[INFORMATION SHOWN]
BEGIN
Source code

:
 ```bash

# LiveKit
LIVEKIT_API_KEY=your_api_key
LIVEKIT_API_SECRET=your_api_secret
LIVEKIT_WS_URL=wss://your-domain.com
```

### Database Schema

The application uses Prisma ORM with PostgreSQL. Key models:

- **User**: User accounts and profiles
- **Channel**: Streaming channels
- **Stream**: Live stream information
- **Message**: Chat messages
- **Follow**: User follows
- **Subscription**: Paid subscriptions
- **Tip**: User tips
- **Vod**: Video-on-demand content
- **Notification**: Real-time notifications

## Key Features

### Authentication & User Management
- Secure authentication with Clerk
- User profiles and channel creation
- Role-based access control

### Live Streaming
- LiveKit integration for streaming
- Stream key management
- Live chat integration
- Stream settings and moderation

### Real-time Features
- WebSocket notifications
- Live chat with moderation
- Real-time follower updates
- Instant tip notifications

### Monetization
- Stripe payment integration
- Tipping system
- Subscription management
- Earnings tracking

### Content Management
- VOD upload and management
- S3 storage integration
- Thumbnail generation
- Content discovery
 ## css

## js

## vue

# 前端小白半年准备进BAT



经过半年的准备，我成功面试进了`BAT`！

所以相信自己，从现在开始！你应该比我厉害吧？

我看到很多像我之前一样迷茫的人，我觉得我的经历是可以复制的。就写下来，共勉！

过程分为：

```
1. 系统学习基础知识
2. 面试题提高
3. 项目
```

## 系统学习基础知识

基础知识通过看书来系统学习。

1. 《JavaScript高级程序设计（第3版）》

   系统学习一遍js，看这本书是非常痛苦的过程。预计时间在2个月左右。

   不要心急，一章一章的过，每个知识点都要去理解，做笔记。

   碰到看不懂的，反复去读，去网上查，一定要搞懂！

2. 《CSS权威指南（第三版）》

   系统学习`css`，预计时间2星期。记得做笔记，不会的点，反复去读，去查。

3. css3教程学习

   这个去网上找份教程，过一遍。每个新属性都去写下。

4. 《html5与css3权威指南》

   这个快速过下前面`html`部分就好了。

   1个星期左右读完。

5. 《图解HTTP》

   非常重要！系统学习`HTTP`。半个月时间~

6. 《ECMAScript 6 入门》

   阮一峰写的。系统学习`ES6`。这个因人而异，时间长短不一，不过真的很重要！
END
[WORK TO BE COMPLETED] Copy exactly the lines above, from the one containing "## 系统学习基础知识" through the very last line.

[YOUR RESPONSE]
## 系统学习基础知识

基础知识通过看书来系统学习。

1. 《JavaScript高级程序设计（第3版）》

   系统学习一遍js，看这本书是非常痛苦的过程。预计时间在2个月左右。

   不要心急，一章一章的过，每个知识点都要去理解，做笔记。

   碰到看不懂的，反复去读，去网上查，一定要搞懂！

2. 《CSS权威指南（第三版）》

   系统学习`css`，预计时间2星期。记得做笔记，不会的点，反复去读，去查。

3. css3教程学习

   这个去网上找份教程，过一遍。每个新属性都去写下。

4. 《html5与css3权威指南》

   这个快速过下前面`html`部分就好了。

   1个星期左右读完。

5. 《图解HTTP》

   非常重要！系统学习`HTTP`。半个月时间~

6. 《ECMAScript 6 入门》

   阮一峰写的。系统学习`ES6`。这个因人而异，时间长短不一，不过真的很重要！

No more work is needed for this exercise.